После танца к ней подошла Облонская и прошептала на ухо:
– Нюшенька, у тебя есть конфидент! В тебя влюблен Козлов из старшего класса мальчиков. Я с ним танцую в паре в бальном классе. Держи, это тебе записка. От него!
Надежда взяла сложенный в четверо листок бумаги и вышла в умывальную.
– Ну вот, стоило Государю ласково взглянуть на меня и появился конфидент. Это непременно ведь как-то связано? Там, на небесах!
Она читала наивные четким каллиграфическим почерком нанесенные на листок слова признания и тихо счастливо улыбалась.
– Он такой хороший! Ну и что из того, что балетный? У меня и мама, и папа – артисты, и ничего.
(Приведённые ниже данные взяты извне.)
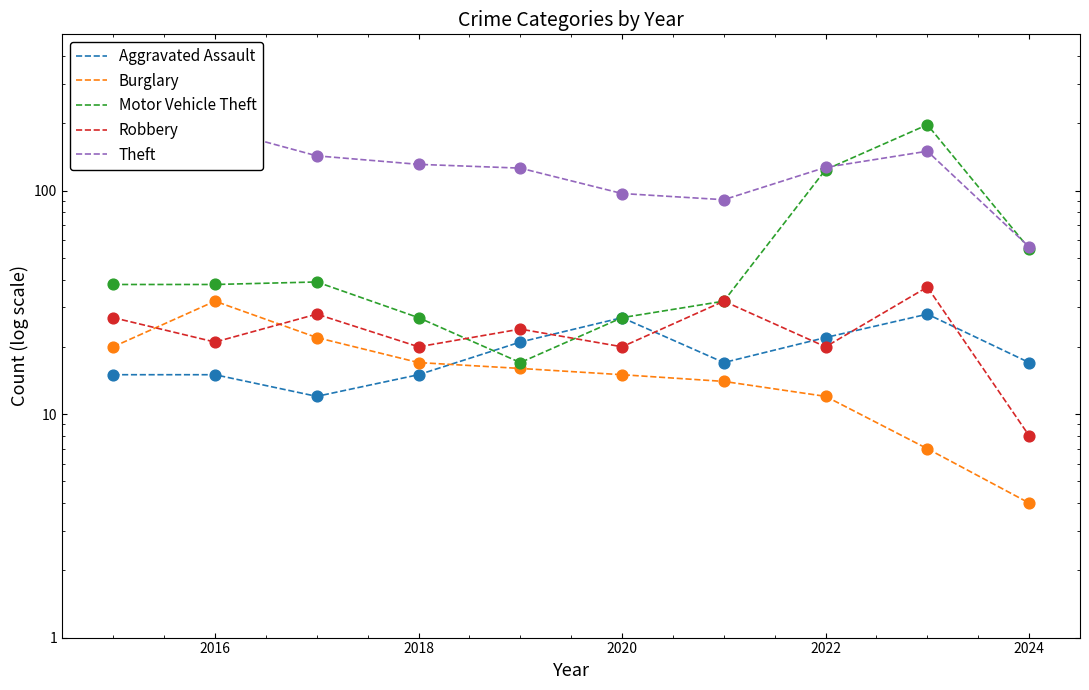

Which series contains the highest Y value?

Motor Vehicle Theft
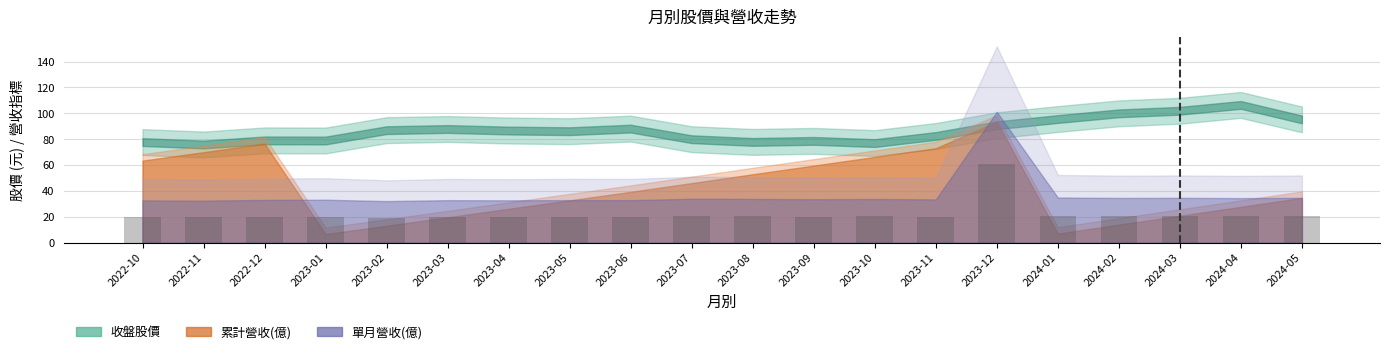

True or false: the data shows 20.1 at 2023-09.

True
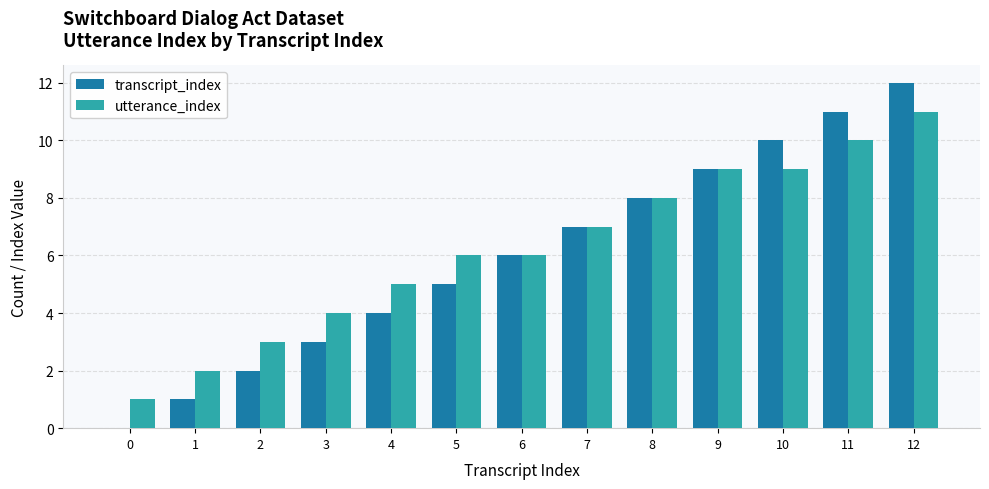

Are the bars horizontal?

No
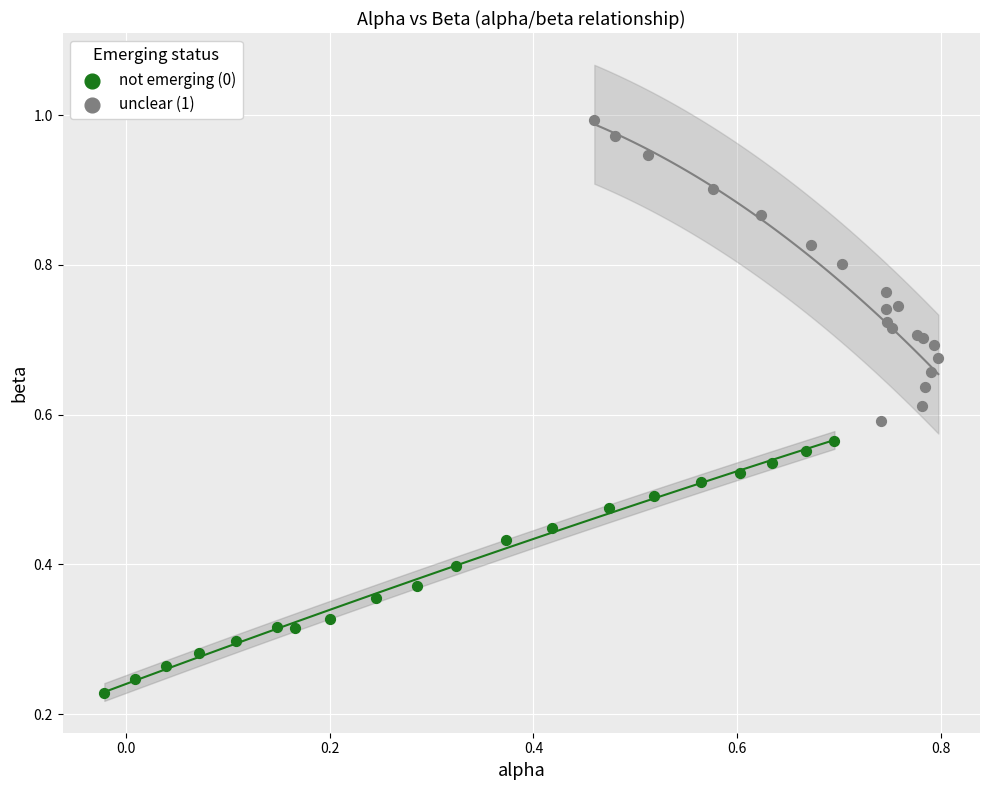

What are all the series names shown in the legend?

not emerging (0), unclear (1)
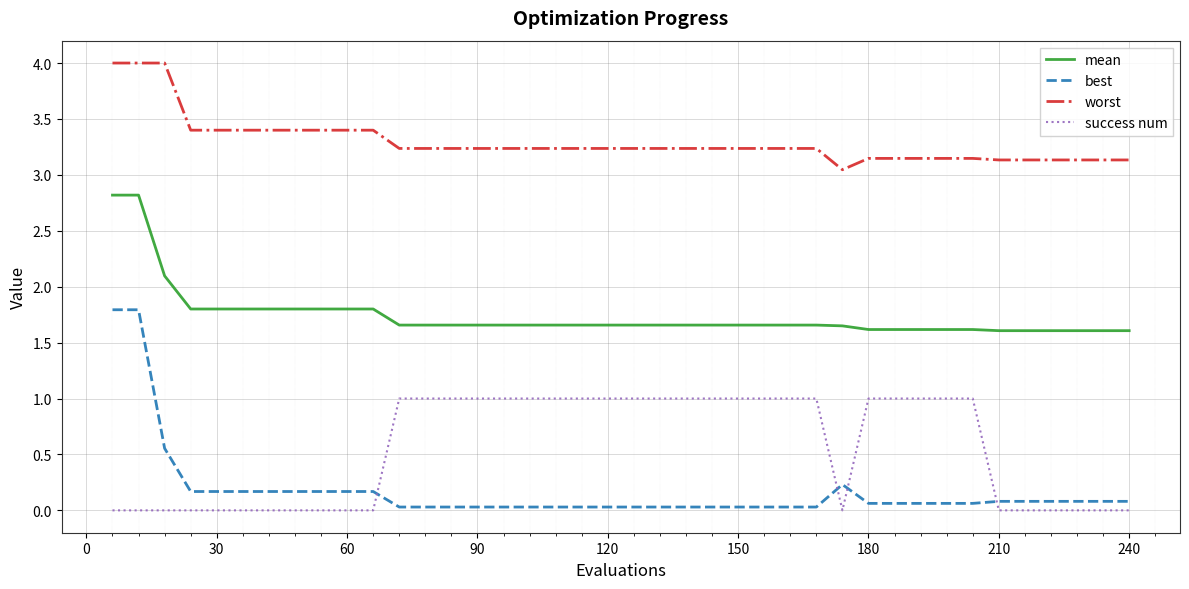

Which series has the widest spread of values?

best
И в этот день уже все мысли кружились непременно вокруг этой записки:
– А это любовь? Если пока и нет, то обязательно будет любовь. Мы будем вместе танцевать на сцене, ведь мы же в одном потоке, значит нас одновременно возьмут на службу в театр. В какой? В Михайловский или Мариинский? Нет, Мариинский непременно лучше. Там Кшесинская, туда взяли Павлову… Ой, а если в разные театры?
И ей безо всякой причины становилось совершенно грустно от того, что они могут попасть в разные театры.
Надежда ушла в учебный класс писать на таком же тетрадном листочке ответ. Ей неполных четырнадцать лет! Нет, ей почти полные четырнадцать лет уже. А она такая влюбчивая, наивная и ранимая. А еще говорят, что балерины взрослеют рано!
Ничего не рано. Они вообще никогда не взрослеют, на самом деле. Иначе перестают быть балеринами. Становятся заурядными танцорками.
***
– Девочки! Скоро Императорский спектакль. Все, кто занят в спектакле репетируют с завтрашнего дня отдельно.
У императорского спектакля был в этот раз особый повод:
– Приезжает Президент Французской республики. Франция – колыбель балета. Девочки, есть возможность из Санкт-Петербурга удивить Париж!
– Девочки, будет весь двор. Этот спектакль – большая политика!